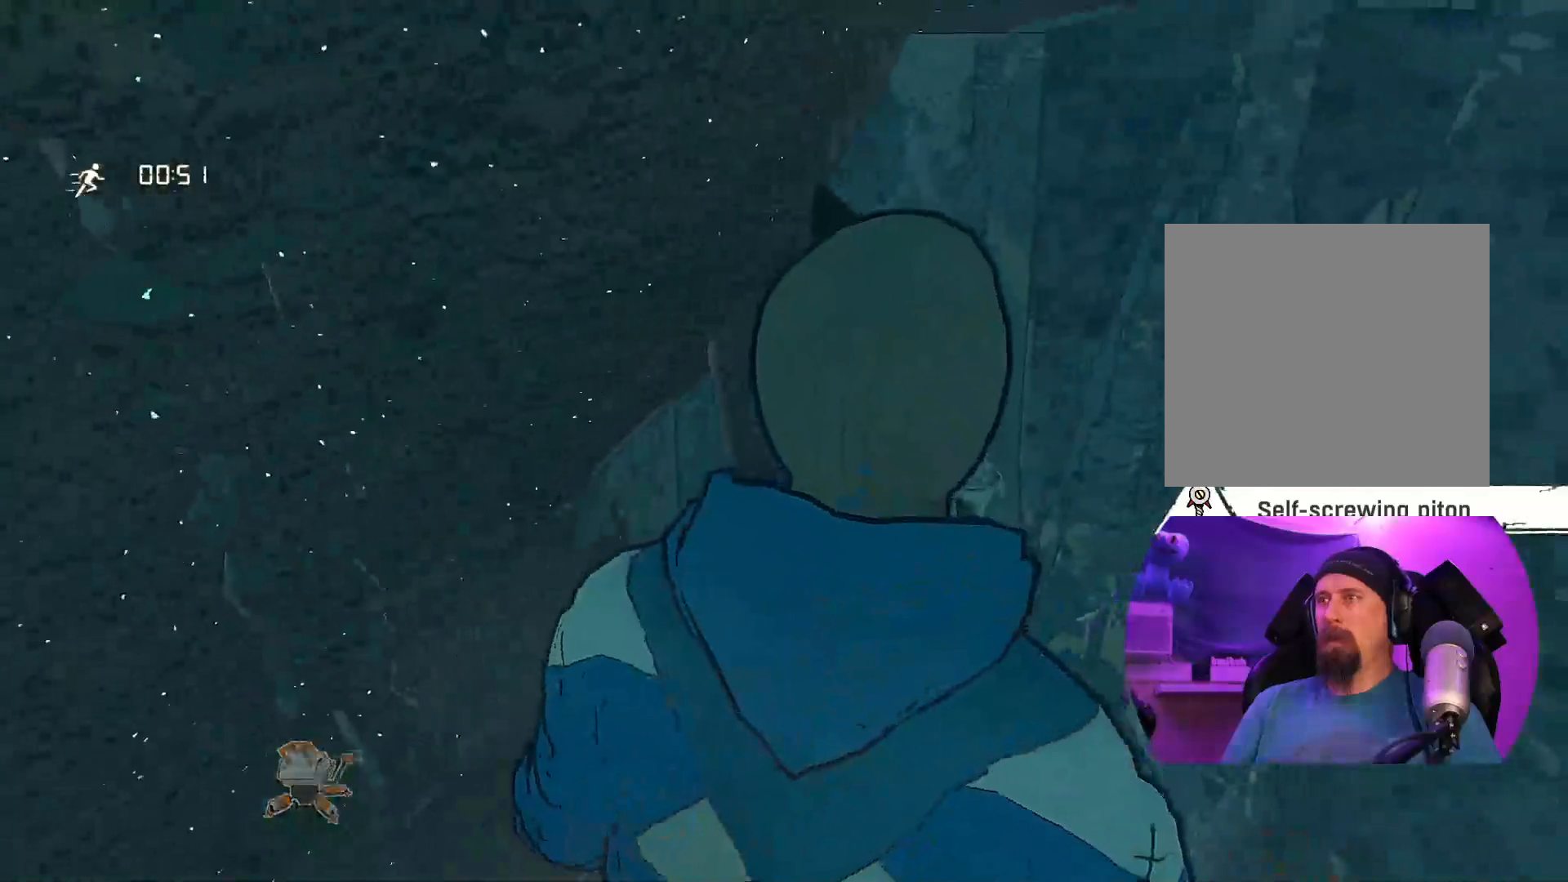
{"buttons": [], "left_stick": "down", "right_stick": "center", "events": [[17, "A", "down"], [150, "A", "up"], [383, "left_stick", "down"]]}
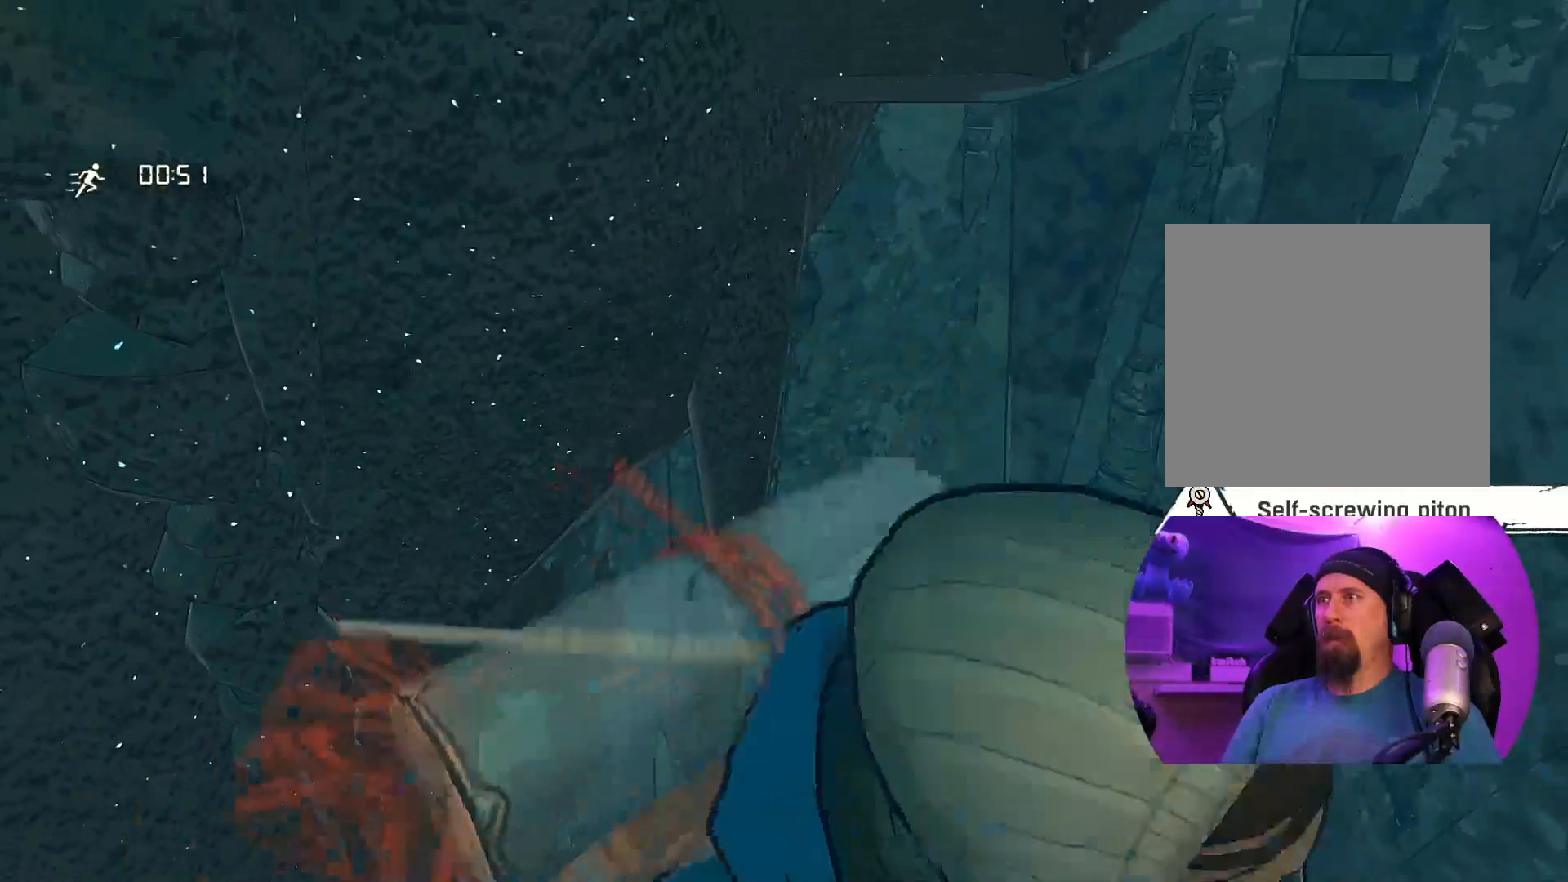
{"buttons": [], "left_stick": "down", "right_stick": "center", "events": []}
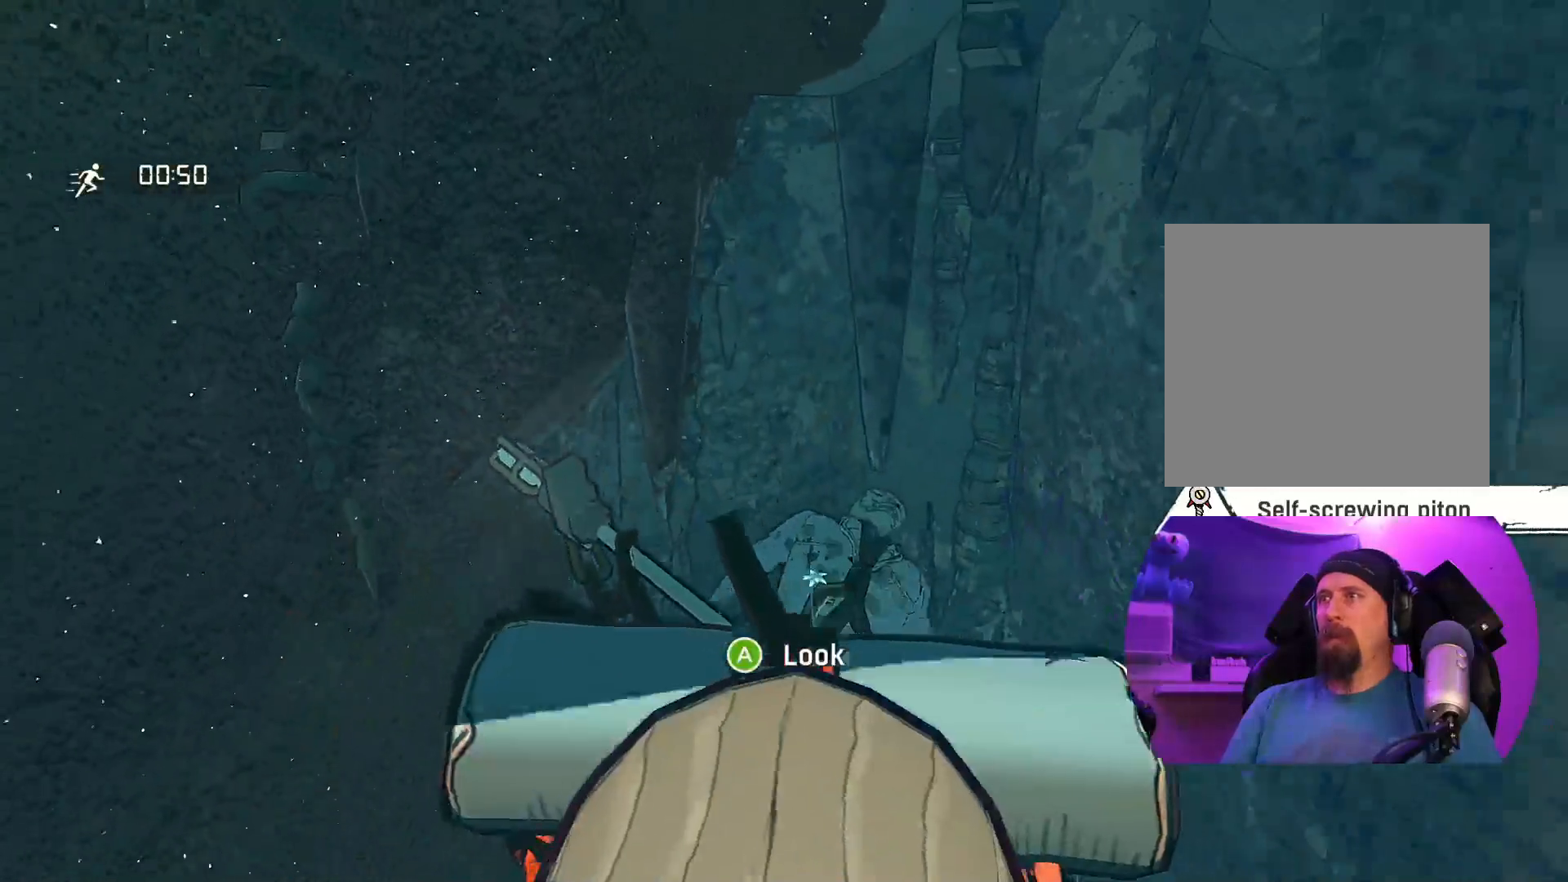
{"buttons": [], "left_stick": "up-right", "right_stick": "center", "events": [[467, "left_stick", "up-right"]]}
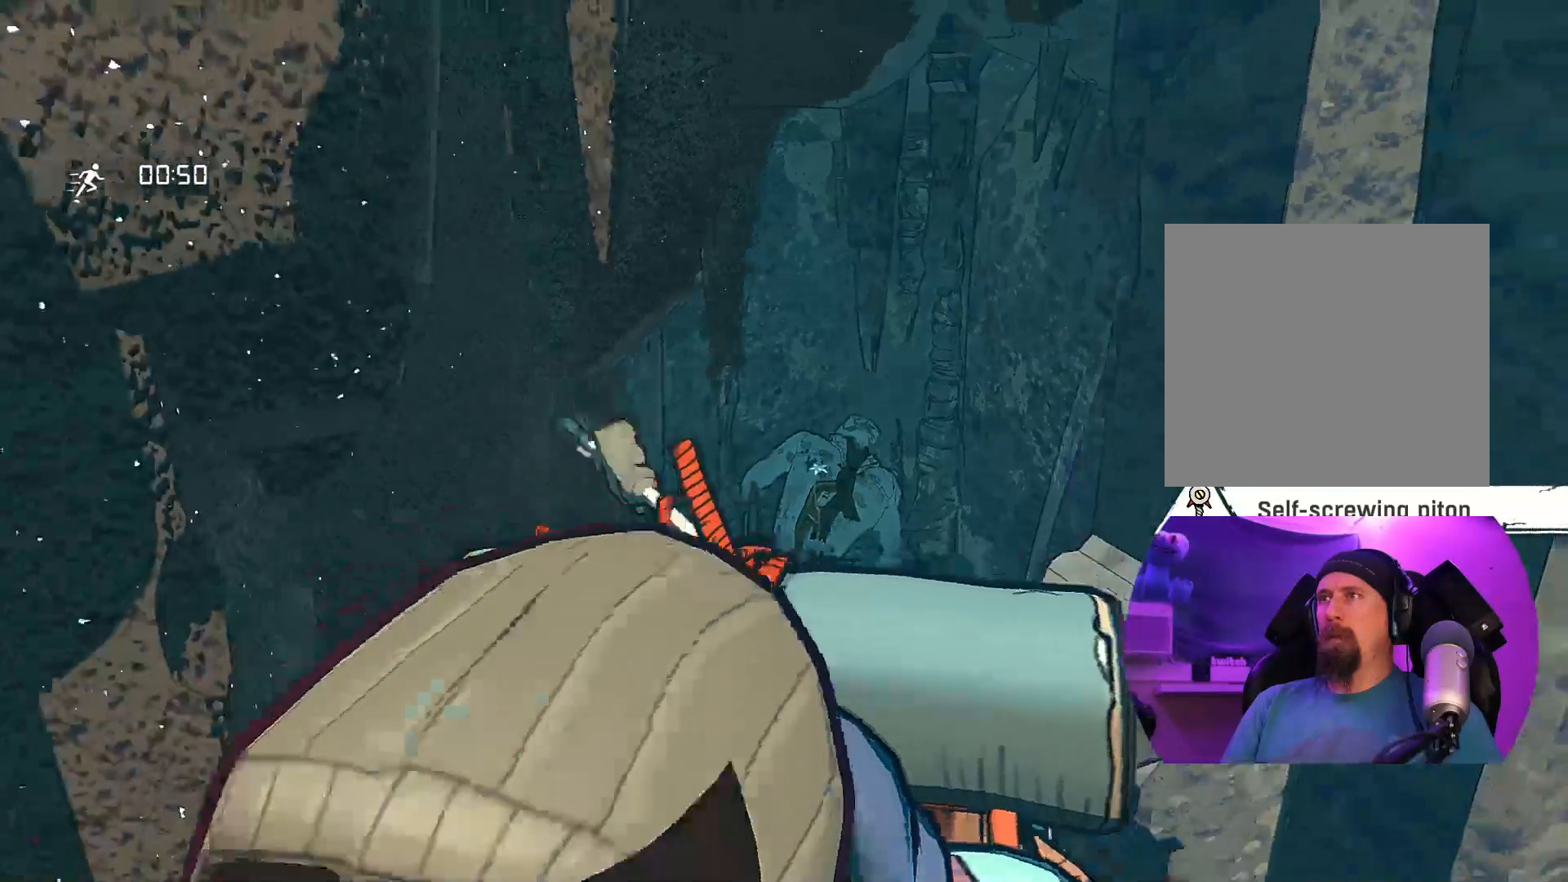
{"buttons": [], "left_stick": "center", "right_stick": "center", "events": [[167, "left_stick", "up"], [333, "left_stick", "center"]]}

Your instructions: Take the listing and print it again exactly, but without any pictures.

Expected output:
{"buttons": [], "left_stick": "down", "right_stick": "center", "events": [[17, "A", "down"], [150, "A", "up"], [383, "left_stick", "down"]]}
{"buttons": [], "left_stick": "down", "right_stick": "center", "events": []}
{"buttons": [], "left_stick": "up-right", "right_stick": "center", "events": [[467, "left_stick", "up-right"]]}
{"buttons": [], "left_stick": "center", "right_stick": "center", "events": [[167, "left_stick", "up"], [333, "left_stick", "center"]]}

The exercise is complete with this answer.